Textauszug |
◆ ◆ ◆ ◆ ◆

Rezensionen zu:

Andreas Gruschka (2020). Bildungserlebnisse. Eine systematische Selbstvergewisserung. Opladen: B. Budrich. 238 Seiten, 32,00 €, ISBN 978-3-8474-2384‑3.

Malte Ebner von Eschenbach (2019). Relational Reframe. Einsatz einer relationalen Perspektive auf Migration in der Erwachsenenbildungsforschung. (Mit einer Nachlese von Ortfried Schäffter). Weilerswist: Velbrück Wissenschaft, 354 Seiten, 44,90 €, ISBN 978-3-95832-175‑5.

1 Ewa Przybylska: Andreas Gruschka (2020). Bildungserlebnisse. Eine systematische Selbstvergewisserung. Opladen: B. Budrich.

Es ist ein autobiografisches Buch, ein persönliches Buch, geschrieben von einem Pädagogen und Wissenschaftler, der seine Bildungserfahrungen reflektiert. Der Autor selbst sieht sein Buch als Beiwerk zu seiner vor drei Jahren erschienenen Veröffentlichung „Schmerzhafte Anstöße, eingeforderter Wille, glückliche Umstände – eine pädagogische Autobiografie“ (2017), in der seine Bildungserfahrungen ausgeklammert wurden. Mit seinem neuen Buch will Andreas Gruschka die Lesenden dazu provozieren, über ihre eigenen Bildungserlebnisse nachzudenken. Er geht noch weiter, er will den Anstoß dafür geben, ein „Archiv für Bildungserlebnisse“ zu organisieren, das die Erfahrungsfelder erfasst, welche die Bildung lernender Individuen bestimmen.

Bildungserlebnisse sind kein neues Thema in der Erwachsenenbildung. Mehr oder weniger direkt wurden sie angesprochen in der Forschung zum autobiografischen Lernen, zur Alphabetisierung oder zu Identitätskonzepten im Kontext der kulturellen, politischen oder ökonomischen Bildung. Aber das Motiv tauchte, zumindest ansatzweise, auch auf, wenn es um Bildungserwartungen, Bildungsmotivationen, Bildungsaspirationen oder Bildungsemotionen, um das Abenteuer oder den Bezug zur Natur in Lernprozessen ging. Einen dagegen unverkennbaren Platz nimmt das Bildungserlebnis in der schöngeistigen Literatur ein, etwa in Goethes Italienreise, einem vollkommenen Bericht über das Bildungserlebnis. Der Dichter reiste nach Italien, nicht um ein vorgefasstes Bild zu festigen, sondern um die Dinge auf sich so wirken zu lassen wie sie sind. Seine Erfahrung umreißt Goethe als „Wiederbelebung“ und „Wiedergeburt“.

◆ ◆ ◆ ◆ ◆

Vorliegende Daten |

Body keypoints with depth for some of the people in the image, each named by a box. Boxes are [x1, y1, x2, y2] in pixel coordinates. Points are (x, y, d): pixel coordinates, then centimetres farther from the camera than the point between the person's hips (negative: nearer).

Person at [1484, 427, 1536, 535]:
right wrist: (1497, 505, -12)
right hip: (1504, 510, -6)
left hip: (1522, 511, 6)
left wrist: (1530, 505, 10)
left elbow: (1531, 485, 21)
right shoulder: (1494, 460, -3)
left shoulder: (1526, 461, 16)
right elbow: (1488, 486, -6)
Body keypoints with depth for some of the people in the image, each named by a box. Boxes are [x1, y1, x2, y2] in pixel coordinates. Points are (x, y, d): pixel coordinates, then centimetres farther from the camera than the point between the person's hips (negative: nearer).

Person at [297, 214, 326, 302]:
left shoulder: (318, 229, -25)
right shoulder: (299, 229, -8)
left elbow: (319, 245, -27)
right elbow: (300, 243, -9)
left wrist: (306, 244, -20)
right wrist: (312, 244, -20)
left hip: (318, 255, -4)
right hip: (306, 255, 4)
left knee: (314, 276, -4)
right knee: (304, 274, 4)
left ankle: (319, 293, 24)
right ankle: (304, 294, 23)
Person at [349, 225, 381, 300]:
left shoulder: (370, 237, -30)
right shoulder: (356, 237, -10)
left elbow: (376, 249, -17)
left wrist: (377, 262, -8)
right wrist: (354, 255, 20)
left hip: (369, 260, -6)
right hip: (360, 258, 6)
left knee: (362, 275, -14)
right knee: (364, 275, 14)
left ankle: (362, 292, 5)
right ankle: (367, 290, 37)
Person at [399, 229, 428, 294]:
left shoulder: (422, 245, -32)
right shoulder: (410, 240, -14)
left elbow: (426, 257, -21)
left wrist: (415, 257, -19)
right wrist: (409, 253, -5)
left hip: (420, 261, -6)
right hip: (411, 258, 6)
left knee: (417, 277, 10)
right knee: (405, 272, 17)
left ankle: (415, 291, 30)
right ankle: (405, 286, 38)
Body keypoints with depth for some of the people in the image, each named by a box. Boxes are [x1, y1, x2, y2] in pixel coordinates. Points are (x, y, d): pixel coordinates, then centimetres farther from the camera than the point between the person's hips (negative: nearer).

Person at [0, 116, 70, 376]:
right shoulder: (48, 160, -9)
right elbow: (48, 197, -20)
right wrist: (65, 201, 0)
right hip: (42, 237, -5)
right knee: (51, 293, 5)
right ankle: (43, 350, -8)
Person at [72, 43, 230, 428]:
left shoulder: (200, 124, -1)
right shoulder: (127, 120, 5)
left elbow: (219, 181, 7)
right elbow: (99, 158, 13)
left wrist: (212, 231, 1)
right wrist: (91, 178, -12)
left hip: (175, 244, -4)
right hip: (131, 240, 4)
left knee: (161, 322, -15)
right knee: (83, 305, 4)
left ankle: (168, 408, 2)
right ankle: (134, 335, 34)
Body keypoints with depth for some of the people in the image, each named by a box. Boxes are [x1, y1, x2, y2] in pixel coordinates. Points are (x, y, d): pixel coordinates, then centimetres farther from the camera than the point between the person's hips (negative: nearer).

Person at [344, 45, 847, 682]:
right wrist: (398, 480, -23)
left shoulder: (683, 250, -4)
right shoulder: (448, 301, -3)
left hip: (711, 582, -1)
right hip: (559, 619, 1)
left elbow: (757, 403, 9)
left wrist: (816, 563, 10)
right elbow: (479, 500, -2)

◆ ◆ ◆ ◆ ◆

Aufgaben |
1/ Wie lautet die Auflistung vom Anfang bis einschließlich der Zeile mit „left elbow: (426, 257, -21)“, wenn du darin „Person at“ durch „Figure at“ ersetzt und alles Übrige unverändert lässt? Gib nur diesen Abschnitt wieder.
2/ Wie könnte die Rezension zu Gruschkas Buch über Bildungserlebnisse nach ihrem letzten Satz weitergehen? Setze sie fort.

Lösungen |
1/
Body keypoints with depth for some of the people in the image, each named by a box. Boxes are [x1, y1, x2, y2] in pixel coordinates. Points are (x, y, d): pixel coordinates, then centimetres farther from the camera than the point between the person's hips (negative: nearer).

Figure at [1484, 427, 1536, 535]:
right wrist: (1497, 505, -12)
right hip: (1504, 510, -6)
left hip: (1522, 511, 6)
left wrist: (1530, 505, 10)
left elbow: (1531, 485, 21)
right shoulder: (1494, 460, -3)
left shoulder: (1526, 461, 16)
right elbow: (1488, 486, -6)
Body keypoints with depth for some of the people in the image, each named by a box. Boxes are [x1, y1, x2, y2] in pixel coordinates. Points are (x, y, d): pixel coordinates, then centimetres farther from the camera than the point between the person's hips (negative: nearer).

Figure at [297, 214, 326, 302]:
left shoulder: (318, 229, -25)
right shoulder: (299, 229, -8)
left elbow: (319, 245, -27)
right elbow: (300, 243, -9)
left wrist: (306, 244, -20)
right wrist: (312, 244, -20)
left hip: (318, 255, -4)
right hip: (306, 255, 4)
left knee: (314, 276, -4)
right knee: (304, 274, 4)
left ankle: (319, 293, 24)
right ankle: (304, 294, 23)
Figure at [349, 225, 381, 300]:
left shoulder: (370, 237, -30)
right shoulder: (356, 237, -10)
left elbow: (376, 249, -17)
left wrist: (377, 262, -8)
right wrist: (354, 255, 20)
left hip: (369, 260, -6)
right hip: (360, 258, 6)
left knee: (362, 275, -14)
right knee: (364, 275, 14)
left ankle: (362, 292, 5)
right ankle: (367, 290, 37)
Figure at [399, 229, 428, 294]:
left shoulder: (422, 245, -32)
right shoulder: (410, 240, -14)
left elbow: (426, 257, -21)

2/
In diesem Sinne behandelt auch Andreas Gruschka den Begriff der Bildungserlebnisse, wenn er im ersten Kapitel seines Buches die Frage „Womit beginnen?“ folgendermaßen beantwortet: „Am besten mit einem Beispiel für ein Bildungserlebnis. Vor der Bildung kommt das Erlebnis. Das muss zunächst geschildert werden. Das geht freilich nicht so, als ob es während des Erlebens schon zur reflektierenden Erfahrung gekommen wäre. So zu tun, als fände das Erlebnis jetzt beim Aufschreiben statt, wobei es wie das folgende Beispiel bereits Jahrzehnte zurückliegt, wäre auch nicht angebracht. Dennoch werde ich versuchen, das unterstellt Bildende des Erlebnisses mit seiner Schilderung einzubeziehen.

Sodann: Wo kann ein Bildungserlebnis am ehesten erwartet werden? Auf Reisen! Vom Reisen heißt es, es würde bilden“ (S. 13).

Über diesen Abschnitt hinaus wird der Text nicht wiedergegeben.